Demonstrating a couple of these procedures:

(define one-third (make-rat 1 3))

(print-rat (add-rat one-third one-third))
; 2/3

2.1.2 Abstraction Barriers

We defined the rational-number operations in terms of a constructor make-rat and selectors numer and denom. In general, the underlying idea of data abstraction is to identify for each type of data object a basic set of operations in terms of which all manipulations of data objects of that type will be expressed, and then to use only those operations in manipulating the data.

2.1.3 What Is Meant by Data?

In general we can think of data as defined by some collection of selectors and constructors, together with specified conditions that these procedures must fulfill in order to be a valid representation.

For example, in the rational-number system, make-rat, numer, and denom must satisfy the condition that if x is (make-rat n d), then (/ (numer x) (denom x)) = (/ n d).

This point of view can serve to define not only “high-level” data objects, such as rational numbers, but lower level objects as well. Consider the notion of a pair, which we used in order to define our rational numbers. We never actually said what a pair was, only that the language supplied procedures cons, cars, and cdr for operating on pairs. But the only thing we need to know about these three operations is that if we glue two objects together using cons we can retrieve the objects using car and cdr. That is, the operations satisfy the condition that, for any objects x and y, if z is (cons x y) then (car z) is x and (cdr z) is y. Indeed, we mention that these three procedures are included as primitives in our language. However, any triple of procedures that satisfies the above condition can be used as the basis for implementing pairs. This point is illustrated strinkingly by the fact that we could implement cons, cars and cdr without using any data structures at all but only using procedures.
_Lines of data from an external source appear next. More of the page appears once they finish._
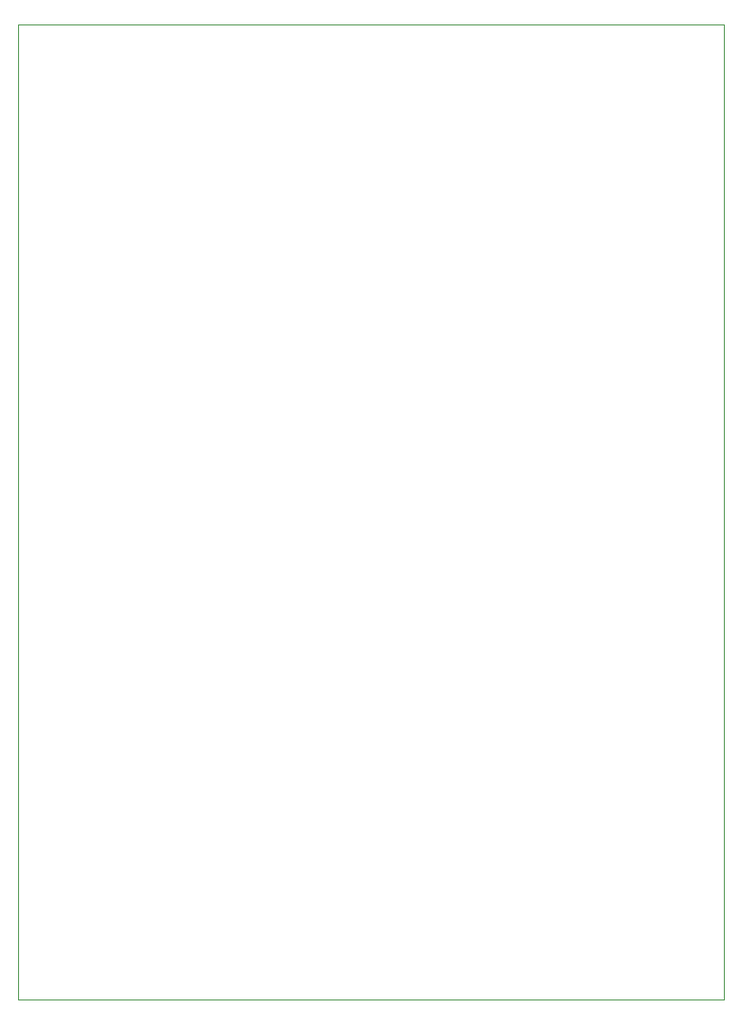
<source format=gm1>
G04 #@! TF.GenerationSoftware,KiCad,Pcbnew,6.0.1-79c1e3a40b~116~ubuntu21.04.1*
G04 #@! TF.CreationDate,2022-02-15T16:14:14-05:00*
G04 #@! TF.ProjectId,ttc_sign,7474635f-7369-4676-9e2e-6b696361645f,rev?*
G04 #@! TF.SameCoordinates,Original*
G04 #@! TF.FileFunction,Profile,NP*
%FSLAX46Y46*%
G04 Gerber Fmt 4.6, Leading zero omitted, Abs format (unit mm)*
G04 Created by KiCad (PCBNEW 6.0.1-79c1e3a40b~116~ubuntu21.04.1) date 2022-02-15 16:14:14*
%MOMM*%
%LPD*%
G01*
G04 APERTURE LIST*
G04 #@! TA.AperFunction,Profile*
%ADD10C,0.050000*%
G04 #@! TD*
G04 APERTURE END LIST*
D10*
X55000000Y-123000000D02*
X55000000Y-32000000D01*
X121000000Y-123000000D02*
X55000000Y-123000000D01*
X121000000Y-32000000D02*
X121000000Y-123000000D01*
X55000000Y-32000000D02*
X121000000Y-32000000D01*
M02*

</source>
Here are the definitions:

(define (cons x y)
    (define (dispatch m)
        (cond ((= m 0) x)
              ((= m 1) y)
              (else (error "Argument not 0 or 1 - CONS"))))
     dispatch)
(define (car z) (z 0))
(define (cdr z) (z 1))

This use of procedures corresponds to nothing like our intuitive notion of what data should be. Nevertheless, all we need to do to show that this is a vaild way to represent pairs is to verify that theses procedures satisfy the condition given above.

The subtle point to notice is that the value returned by (cons x y) is a procedure – namely that internally defined procedure dispatch.